Search the data for the word "thumb" and copy every line that contains it.
☆ ☆ ☆
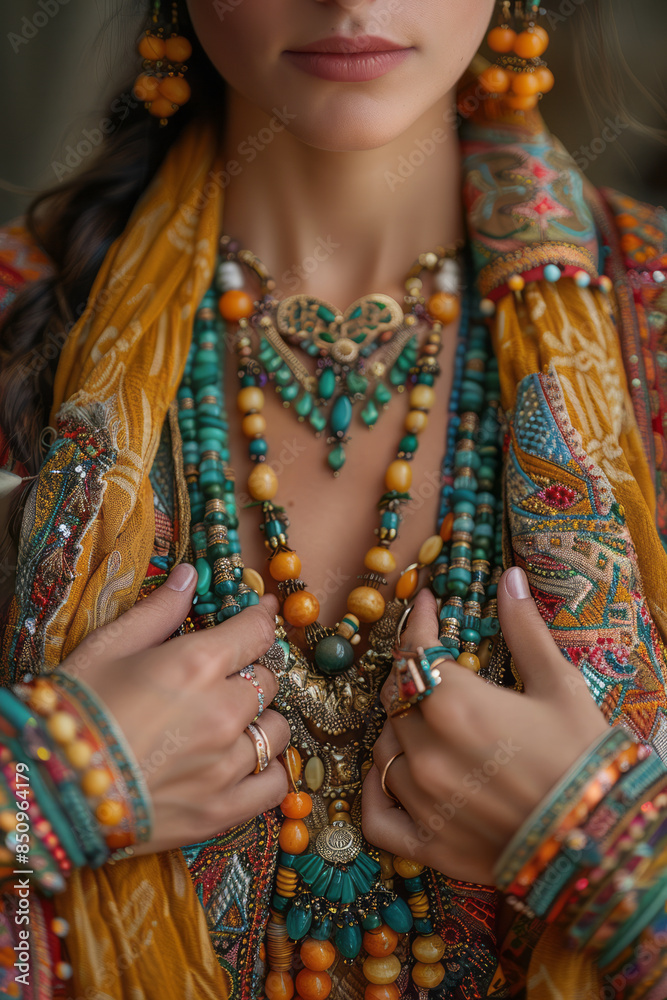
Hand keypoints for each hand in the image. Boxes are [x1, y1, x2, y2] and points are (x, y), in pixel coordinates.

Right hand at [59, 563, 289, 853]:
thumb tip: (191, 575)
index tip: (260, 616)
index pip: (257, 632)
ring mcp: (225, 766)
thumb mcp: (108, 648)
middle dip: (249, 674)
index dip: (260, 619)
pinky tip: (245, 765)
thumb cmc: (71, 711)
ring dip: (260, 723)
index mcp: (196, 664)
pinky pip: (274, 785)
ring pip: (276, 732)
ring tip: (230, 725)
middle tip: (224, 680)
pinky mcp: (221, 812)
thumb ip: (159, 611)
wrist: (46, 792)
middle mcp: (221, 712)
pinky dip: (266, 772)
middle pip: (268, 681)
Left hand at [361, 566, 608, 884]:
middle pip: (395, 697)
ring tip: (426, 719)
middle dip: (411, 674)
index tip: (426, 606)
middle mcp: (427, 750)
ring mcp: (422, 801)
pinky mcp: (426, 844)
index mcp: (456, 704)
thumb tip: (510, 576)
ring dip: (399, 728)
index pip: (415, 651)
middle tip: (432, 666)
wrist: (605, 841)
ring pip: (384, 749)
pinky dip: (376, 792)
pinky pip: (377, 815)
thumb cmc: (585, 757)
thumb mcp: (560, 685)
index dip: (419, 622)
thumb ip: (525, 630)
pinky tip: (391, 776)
☆ ☆ ☆
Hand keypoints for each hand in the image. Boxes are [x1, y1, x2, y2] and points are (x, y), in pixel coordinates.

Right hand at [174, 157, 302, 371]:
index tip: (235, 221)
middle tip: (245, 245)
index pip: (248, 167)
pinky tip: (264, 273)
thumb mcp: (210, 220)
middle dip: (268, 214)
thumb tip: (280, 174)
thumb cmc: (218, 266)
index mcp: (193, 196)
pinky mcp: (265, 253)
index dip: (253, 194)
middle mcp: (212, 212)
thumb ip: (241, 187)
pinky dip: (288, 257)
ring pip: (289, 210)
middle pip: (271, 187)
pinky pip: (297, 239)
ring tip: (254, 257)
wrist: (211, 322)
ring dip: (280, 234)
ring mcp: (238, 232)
☆ ☆ ☆
- **WRITTEN RESPONSE**:
thumb tip: (191, 575)
thumb mcp: (108, 648)
thumb cmc: (71, 711)
thumb ip: (159, 611)
thumb tip: (510, 576)
thumb cmc: (585, 757)
thumb mcp: (560, 685)
thumb ip: (525, 630)
thumb mcp: (210, 220)
thumb tip: (280, 174)
thumb cmc: (218, 266)
thumb ip: (241, 187)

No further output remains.